**TASK TO CARRY OUT**
Would you please retype, exactly, the lines of the listing below between the line with "right eye: (366, 382)" and the line with "right elbow: (229, 800)", inclusive?
-- Opening Marker --
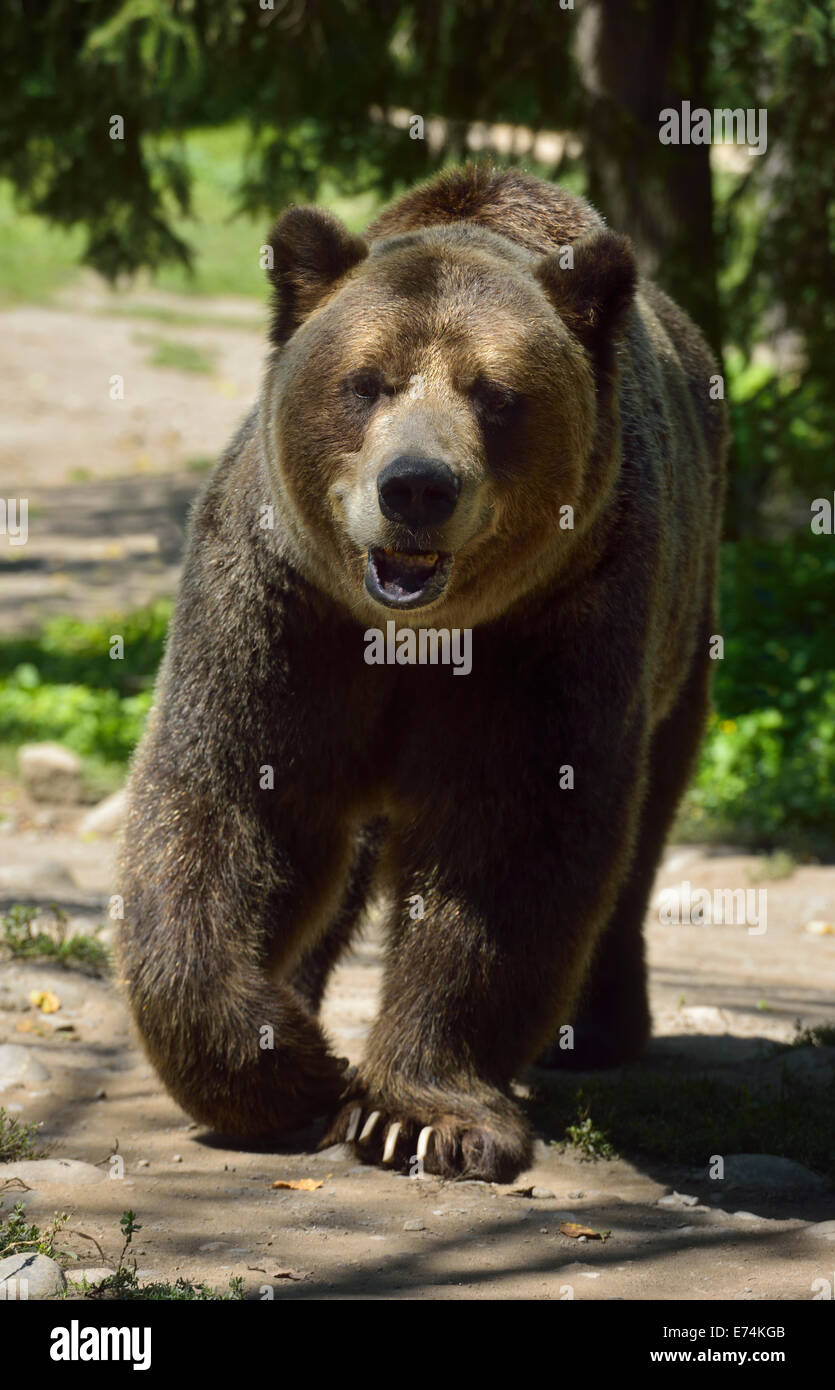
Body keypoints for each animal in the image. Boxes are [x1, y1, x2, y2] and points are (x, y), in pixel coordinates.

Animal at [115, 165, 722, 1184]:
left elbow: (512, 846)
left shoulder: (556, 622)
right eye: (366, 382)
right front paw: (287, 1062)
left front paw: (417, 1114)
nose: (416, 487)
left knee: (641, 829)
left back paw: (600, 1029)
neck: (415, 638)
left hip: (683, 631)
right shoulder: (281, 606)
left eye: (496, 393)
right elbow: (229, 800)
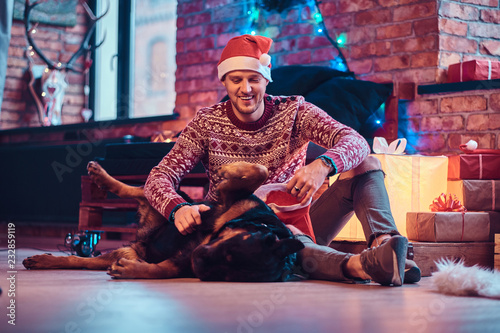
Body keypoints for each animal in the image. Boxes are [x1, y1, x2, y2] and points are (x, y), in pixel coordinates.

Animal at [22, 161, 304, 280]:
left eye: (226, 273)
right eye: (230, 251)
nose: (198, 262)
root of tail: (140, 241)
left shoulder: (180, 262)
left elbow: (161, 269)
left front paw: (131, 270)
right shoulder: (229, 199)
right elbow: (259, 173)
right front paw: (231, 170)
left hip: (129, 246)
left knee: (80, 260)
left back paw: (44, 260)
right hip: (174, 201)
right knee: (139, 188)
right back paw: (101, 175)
-- Closing Marker --
**TASK ANSWER**
right eye: (366, 382)
right front paw: (287, 1062)
left front paw: (417, 1114)
nose: (416, 487)
left knee: (641, 829)
left back paw: (600, 1029)
neck: (415, 638)
left hip: (683, 631)
right shoulder: (281, 606)
left eye: (496, 393)
right elbow: (229, 800)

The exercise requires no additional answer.